Provided by Mike Perkis
Three Sullivan’s Island residents who signed a petition last year filed suit today against the Town of Sullivan’s Island. The suit asks the court to require the Town to adopt the ordinance proposed by their petition or conduct a referendum to have the voters approve or reject it
Attorney Rutledge Young III filed the suit in state court on behalf of Martha Smith and William and Kathleen Post, three Sullivan’s Island residents who live near the historical school site.
The petition sought to have the Town adopt ordinances that would require the plans for the new school to be reviewed by the Town’s Design Review Board and would prohibit the Town from entering a lease with the School District for the school site if the lease allowed a building larger than the original school. The petition requested a referendum on these two issues if Town Council did not adopt the requested ordinance.
According to the attorneys representing the Town, the law of South Carolina does not authorize the process of the petition and referendum invoked by these residents to dictate zoning and administrative matters such as these nor to force a local government to deviate from statewide standards such as those specifying required school facilities. They have also advised the Town the process cannot be used to insist that the Town breach a valid lease.
Attorney Trenholm Walker noted the Town Council attempted in February 2012 to resolve this matter by getting a judicial review. Unfortunately, none of the members of the group behind the petition would accept service for the group.
Six of the seven council members of the Town have continuously expressed their unwavering commitment to the construction of the new elementary school. The elementary school has been a vital part of the community since the 1950s. These council members are confident that the law supports their actions and that a ruling will be issued in favor of the Town in the lawsuit.
The former school building was closed along with several others around the County based on concerns about their ability to withstand an earthquake. The building was constructed more than 50 years ago. Measured against today’s standards and needs it was obsolete and undersized. The School District had to use trailers around the building to accommodate the number of students attending the elementary school. The closure and later demolition of the building displaced 412 students.
The new school facility planned by the School District will conform to current and foreseeable futures standards for elementary schools. It will have adequately sized classrooms and recreational facilities, and will be technologically up to date. This is extremely important as our children compete against students from around the world.
Putting aside the legalities of the request, the Town considers the request for design review to be moot. Town council conducted numerous public sessions working in conjunction with the School District to refine the design. Council had also held the necessary three readings approving the new lease with the School District before being presented with the petition.
Council is greatly supportive of the new school. As designed and planned, it will be a first-class facility that will provide its students with state of the art features, giving them a superb educational opportunity.
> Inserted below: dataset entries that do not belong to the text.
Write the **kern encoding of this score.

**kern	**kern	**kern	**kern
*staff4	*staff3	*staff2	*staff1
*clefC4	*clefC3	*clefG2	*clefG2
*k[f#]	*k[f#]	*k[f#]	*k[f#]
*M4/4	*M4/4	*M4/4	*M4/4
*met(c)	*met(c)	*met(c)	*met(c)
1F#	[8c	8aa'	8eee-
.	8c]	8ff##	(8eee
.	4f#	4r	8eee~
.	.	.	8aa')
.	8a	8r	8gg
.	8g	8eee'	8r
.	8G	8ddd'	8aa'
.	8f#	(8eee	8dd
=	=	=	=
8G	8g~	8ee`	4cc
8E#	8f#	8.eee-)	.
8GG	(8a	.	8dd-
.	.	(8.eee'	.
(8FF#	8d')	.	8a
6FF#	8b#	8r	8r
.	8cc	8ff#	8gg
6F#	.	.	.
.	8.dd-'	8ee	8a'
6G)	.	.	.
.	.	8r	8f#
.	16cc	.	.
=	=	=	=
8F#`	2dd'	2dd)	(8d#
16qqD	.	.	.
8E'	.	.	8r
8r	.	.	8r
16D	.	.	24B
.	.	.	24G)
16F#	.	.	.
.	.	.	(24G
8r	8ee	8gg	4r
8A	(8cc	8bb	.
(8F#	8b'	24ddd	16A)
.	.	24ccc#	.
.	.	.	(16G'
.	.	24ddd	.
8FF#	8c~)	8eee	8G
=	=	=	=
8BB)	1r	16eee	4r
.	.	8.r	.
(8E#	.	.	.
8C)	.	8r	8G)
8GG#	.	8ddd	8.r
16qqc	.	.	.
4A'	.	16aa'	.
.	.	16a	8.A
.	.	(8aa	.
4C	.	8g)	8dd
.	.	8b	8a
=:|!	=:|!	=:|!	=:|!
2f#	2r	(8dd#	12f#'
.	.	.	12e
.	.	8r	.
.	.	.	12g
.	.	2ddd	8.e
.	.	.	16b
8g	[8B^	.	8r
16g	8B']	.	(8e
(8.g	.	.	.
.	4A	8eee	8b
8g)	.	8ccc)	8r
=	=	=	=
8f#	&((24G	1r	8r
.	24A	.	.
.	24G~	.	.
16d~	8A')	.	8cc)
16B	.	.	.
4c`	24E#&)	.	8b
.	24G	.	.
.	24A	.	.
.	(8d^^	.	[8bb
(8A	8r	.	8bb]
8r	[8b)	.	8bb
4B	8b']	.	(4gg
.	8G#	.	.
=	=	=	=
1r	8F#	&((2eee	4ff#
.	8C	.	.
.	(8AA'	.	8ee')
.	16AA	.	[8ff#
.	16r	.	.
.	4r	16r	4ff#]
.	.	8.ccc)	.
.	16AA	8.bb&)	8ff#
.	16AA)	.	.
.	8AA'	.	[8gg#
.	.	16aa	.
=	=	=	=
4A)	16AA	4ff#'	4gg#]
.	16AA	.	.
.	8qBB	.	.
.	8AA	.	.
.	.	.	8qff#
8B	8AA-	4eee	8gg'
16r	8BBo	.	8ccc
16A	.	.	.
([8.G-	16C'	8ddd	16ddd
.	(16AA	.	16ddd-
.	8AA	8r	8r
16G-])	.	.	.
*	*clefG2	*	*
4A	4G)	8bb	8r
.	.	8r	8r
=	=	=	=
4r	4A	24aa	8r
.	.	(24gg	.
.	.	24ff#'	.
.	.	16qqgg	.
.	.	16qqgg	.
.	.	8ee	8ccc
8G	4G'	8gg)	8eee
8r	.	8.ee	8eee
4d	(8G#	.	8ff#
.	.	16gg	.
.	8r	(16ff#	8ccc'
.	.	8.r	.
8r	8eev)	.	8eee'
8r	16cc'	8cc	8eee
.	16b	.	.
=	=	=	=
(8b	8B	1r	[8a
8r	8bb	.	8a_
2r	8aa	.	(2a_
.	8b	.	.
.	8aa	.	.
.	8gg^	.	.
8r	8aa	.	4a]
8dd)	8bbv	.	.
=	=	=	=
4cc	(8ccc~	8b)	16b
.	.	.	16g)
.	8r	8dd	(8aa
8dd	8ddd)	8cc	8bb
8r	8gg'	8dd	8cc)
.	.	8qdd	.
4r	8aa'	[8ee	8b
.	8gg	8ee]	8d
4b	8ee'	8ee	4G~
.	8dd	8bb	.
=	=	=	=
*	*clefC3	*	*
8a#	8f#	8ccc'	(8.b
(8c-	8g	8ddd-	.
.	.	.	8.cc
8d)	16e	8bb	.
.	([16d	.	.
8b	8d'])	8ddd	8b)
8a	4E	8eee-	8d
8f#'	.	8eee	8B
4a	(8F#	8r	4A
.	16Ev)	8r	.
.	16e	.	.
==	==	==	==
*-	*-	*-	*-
Town Council on October18, 2011 executed a lease agreement between the Town and the Charleston County School District. This lease provided Town oversight of the design for the new building and placed over 7acres of maritime forest acreage under Town protection.
Over the past several years there have been over 40 public meetings, six specific design committee meetings and three public charettes to gather input on the design. Many residents, faculty, students’ local builders, architects and the Historic Charleston Foundation have provided substantial feedback to the eventually approved design.
For over 55 years this community has strongly supported Sullivan’s Island Elementary School at its current oceanfront site. It is one of the top elementary schools in the State and known for providing excellent educational opportunities for children through out the East Cooper area.
This processed has been reviewed for many years and the focus needs to be brought back to the most important constituents – the children. There are 420 children presently housed in temporary space in an antiquated building. The individuals filing this action have not participated in the many opportunities to provide substantive input and the only reasonable conclusion for this last minute action is to delay the rebuilding.